Navy joins effort to track moving oil slick in the Gulf

The service deploys systems to measure currents, water temperature, salinity and organic matter such as oil from the surface to depths of thousands of feet to develop a model of the evolving spill and where it's headed.

Seagliders "fly" through the water to measure temperature, salinity and traces of oil in Gulf waters. National Oceanic and Atmospheric Administration

To support the federal response to the oil disaster in the Gulf of Mexico, the Naval Oceanographic Office has deployed sensor systems to monitor surface currents and measure physical properties of the deeper Gulf waters to better analyze the disbursement of the millions of barrels of oil that has poured into the environment.

The instruments support a modeling program in the Gulf, providing information to the national response team's effort to assess the status and drift of an oil slick now the size of Maryland, said Capt. Brian Brown, commanding officer of the Naval Oceanographic Office at Stennis Space Center in Mississippi.

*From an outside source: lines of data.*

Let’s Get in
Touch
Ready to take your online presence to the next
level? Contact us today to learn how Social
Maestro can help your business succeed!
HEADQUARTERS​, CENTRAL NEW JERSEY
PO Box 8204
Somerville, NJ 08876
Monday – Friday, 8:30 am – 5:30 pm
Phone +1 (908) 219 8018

His organization is part of a joint federal effort that includes a number of agencies, primarily the National Oceanic and Atmospheric Administration. The mission has personal implications for the 1,000 military, civilian and contract workers at the office because "this is our backyard," Brown said. "We work and live on the Gulf. Many of our employees grew up here."

With information from sea sensors and satellites, the office provides the Defense Department and other federal agencies a global ocean forecast model that is useful for 72 hours.

The model, which has a 7-mile grid resolution, includes the Gulf of Mexico and provides information on currents and ocean structure from the surface of the sea down to the bottom of the ocean, Brown said.

To better understand and predict smaller scale ocean circulations in the Gulf of Mexico as part of the response to the oil spill, the Naval Oceanographic Office has accelerated the planned development of a higher resolution 1.5-mile grid resolution model, currently undergoing final verification and validation.

Both models depend on data obtained by measuring key variables, including currents, temperature and salinity both on and below the surface of the ocean. The Navy recently deployed 20 instruments in the Gulf of Mexico with support from NOAA to gather additional data for the higher resolution model, Brown said.

These include two subsurface Seagliders deployed from the NOAA ship Thomas Jefferson this week, said Dan Berkshire, technical lead for the ocean measurements department at the Naval Oceanographic Office.

Similar to aerial gliders, the 110-pound, 9-foot long gliders "fly" through the sea on predetermined compass headings, using internal bladders to adjust their buoyancy and sensors to measure temperatures and salinities from the surface to depths of 3,200 feet. A fluorometer was installed on each glider to measure dissolved organic material in the sea, including potential oil.

Berkshire said the gliders surface every six hours to transmit the data they have collected via a built-in iridium satellite telephone satellite chip to a Defense satellite gateway in Hawaii, which then relays the information back to the Naval Oceanographic Office in near real time. While the Seaglider is on the surface, Berkshire said it is updated via satellite with a new course.

Brown said the Naval Oceanographic Office also deployed six subsurface APEX profiling floats, which gather the same data the Seagliders collect, as well as 12 Davis drifting surface buoys to measure surface ocean currents.

But he pointed out the two systems, unlike the Seagliders, are at the mercy of currents to control their location. Both systems transmit their data via the Argos satellite system operated by NOAA, NASA and the French governments space agency in a partnership. The data is available to the global oceanographic community via the World Meteorological Organization's Global Telecommunications Service. The surface drifters provide positions several times a day and the profiling floats send observations every five days.

The data the seagliders transmits is fed to the supercomputing complex at Stennis, which includes a 12,872 processor Cray machine capable of 117 trillion operations per second and a 5,312 processor IBM machine capable of 92 million operations per second, said Robert Lorens, director of the ocean prediction department at the Naval Oceanographic Office.

The supercomputers use the data to run in a sophisticated ocean forecast model to produce representations of currents and forecast ocean structure. The data is stored in standard oceanographic file formats that can be displayed as standalone graphics, incorporated into geospatial information systems or a variety of other systems, Brown said.

Lorens said the Navy, with its ocean modeling and supporting data collection program, can assist the national response team's efforts in determining the long-term transport of the oil in the Gulf of Mexico, including whether the the area's loop current could carry oil around the southern tip of Florida and up its eastern coast.

There is always an inherent risk in operating in the maritime environment, especially beneath the ocean surface. Brown said he is concerned the oil could render the seagliders and their sensors close to inoperable, but he believes the potential benefits outweigh the risks.